Chris Hewitt, St. Paul Pioneer Press (USA), May 7, 2004

 

The key line of dialogue in the Turkish "Distant" is this one: "I was somewhat distant to you because of my emotions."


All of the characters in "Distant" are distant from each other, and it is because of their inability to connect to their own emotions. They are all winning the battle to protect their loneliness — a man with a perfunctory relationship to his mother, two roommates who draw an invisible but rigid line to separate them, a photographer whose only involvement with the world is through his lens — but what is it these people win?


"Distant," showing at the University of Minnesota Film Society, is the sort of movie you develop theories about. If you watch it with a friend, you'll probably have competing theories and, probably, both of them will be right.


It's also a film that won't work on video, where you could fast-forward through some of its more static images. Director Nuri Bilge Ceylan holds those images for a reason. There are mysteries to be explored in his compositions: Why are so many people so far from the camera? Why is that floor creaking? Where did that bright red basket, suddenly lowered onto a dingy street, come from?
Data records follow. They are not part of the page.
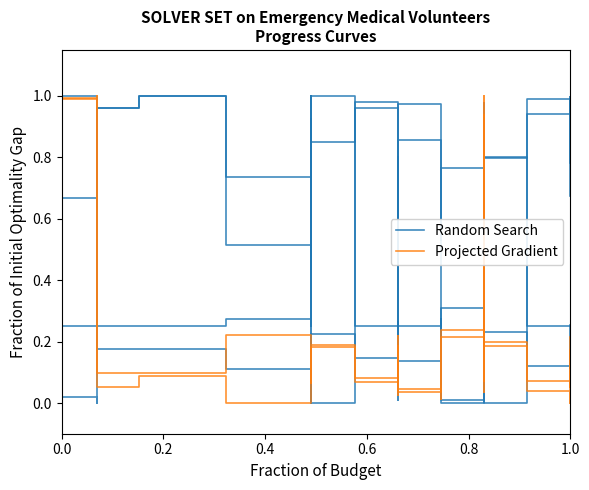

Rank the series by their maximum value, from highest to lowest.

Random Search, Projected Gradient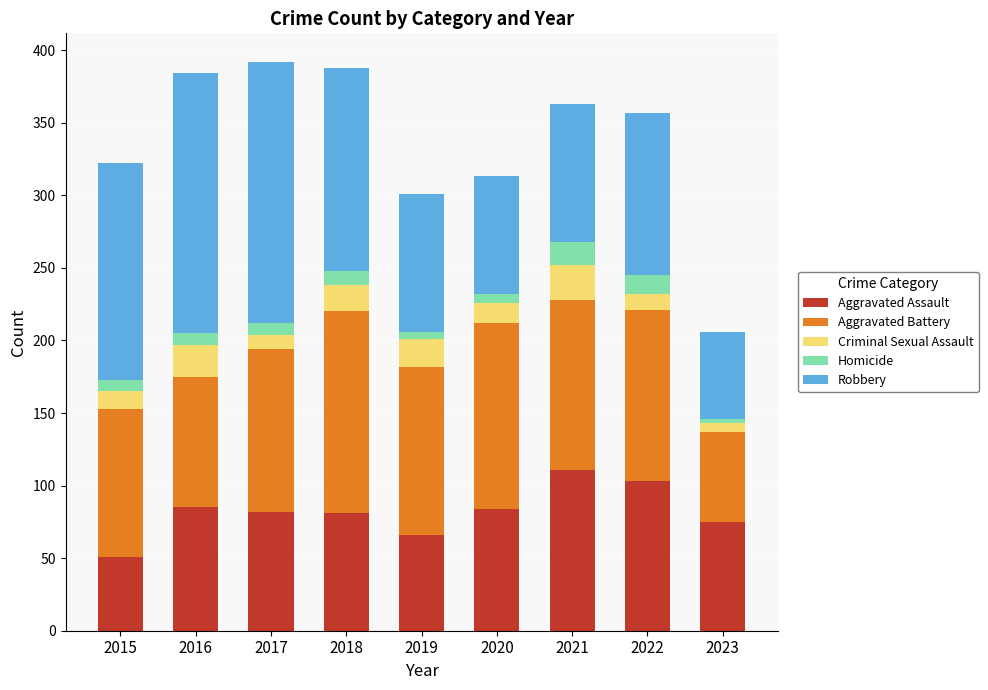

True or false: Aggravated Assault has a value of 111 at 2021.

True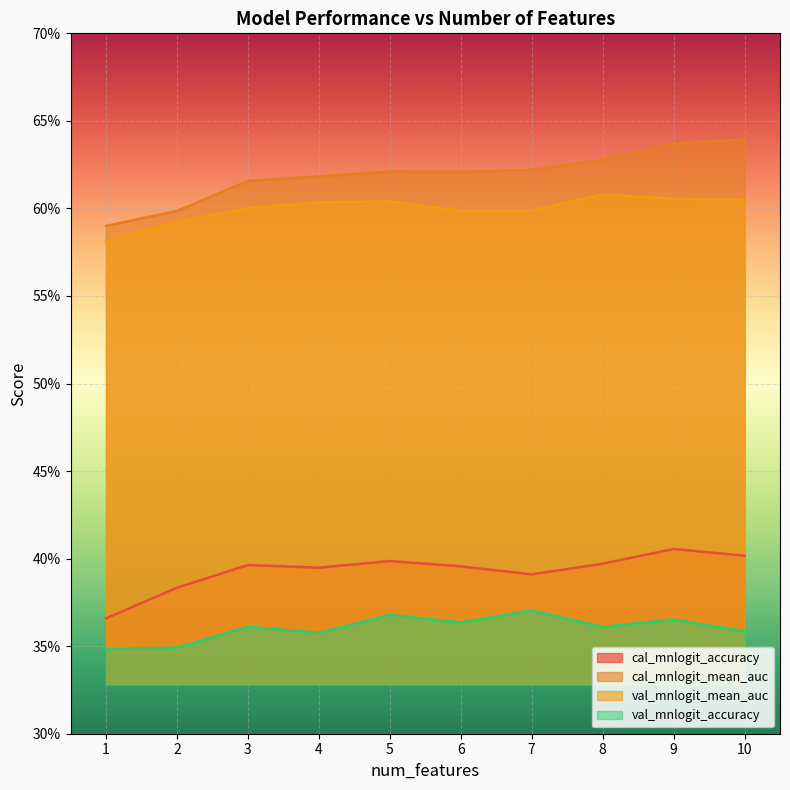

What is the sum of the cal_mnlogit_accuracy values at 3 and 7?

0.8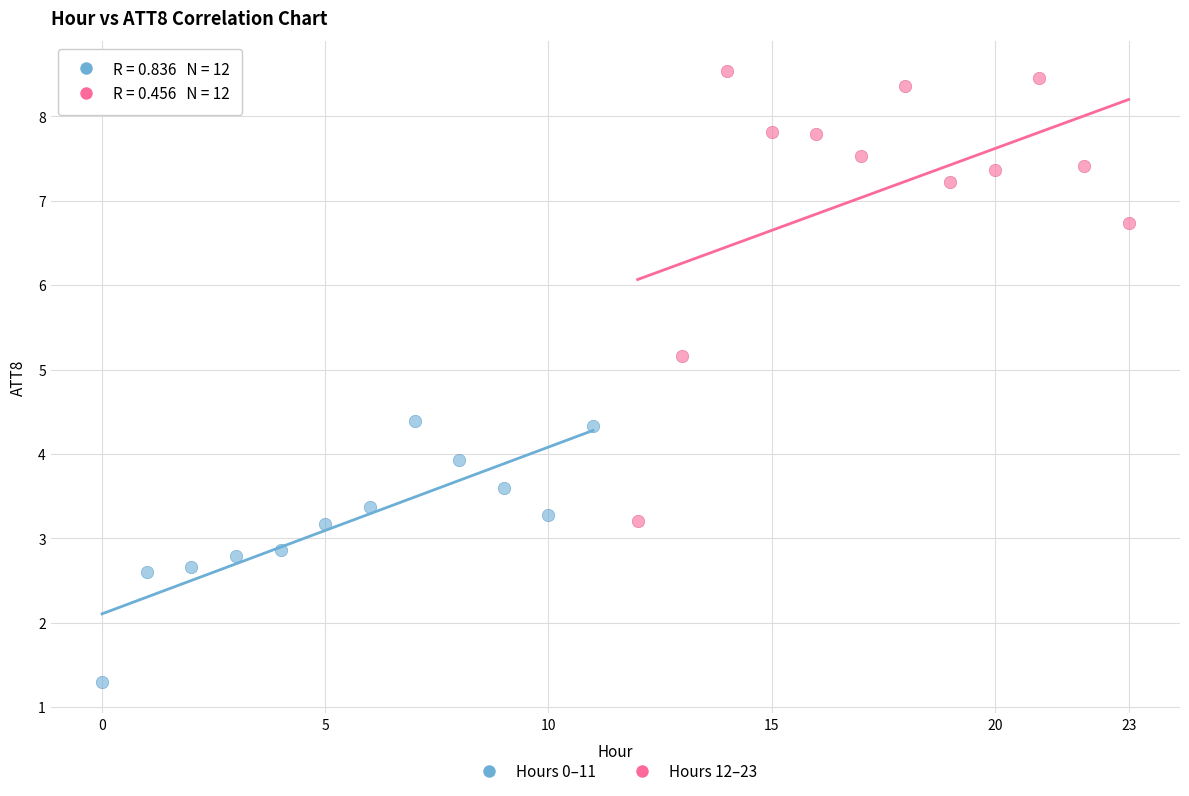

Which series has the widest spread of Y values?

Hours 12–23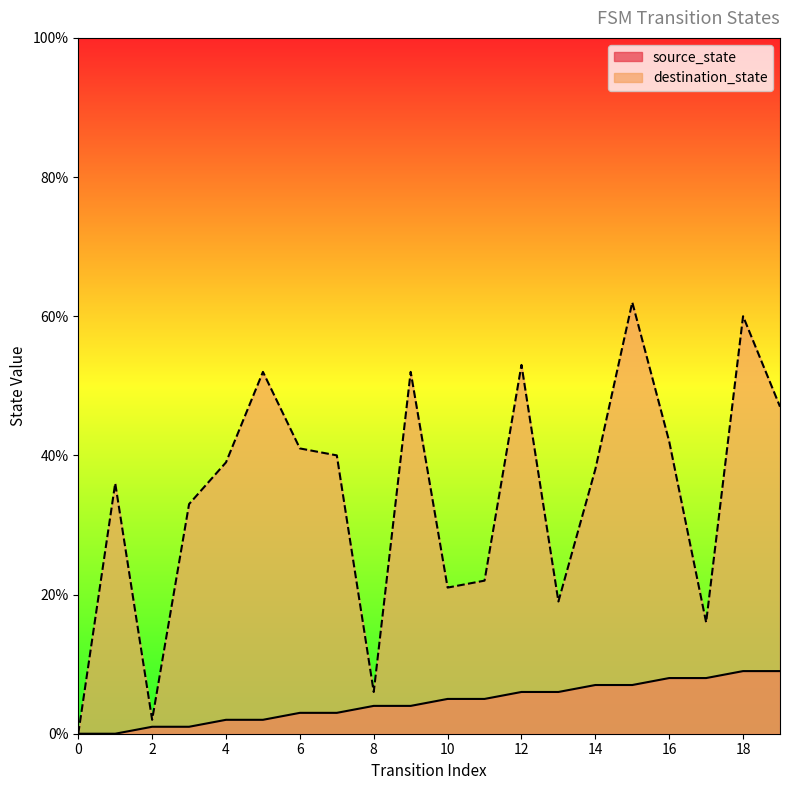

Is it true that destination_state equals 53 at 12?

True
Indelible images like that basket (and another of an immense ship, seemingly marooned in a park) reflect the way the relationships in the film change. Ceylan doesn't spell out what's happening; he doesn't tell us why his characters are lonely. He doesn't know. But in his final shot, he does underscore the value of coming together. It begins — no surprise — at a distance, and then moves in for a striking close-up.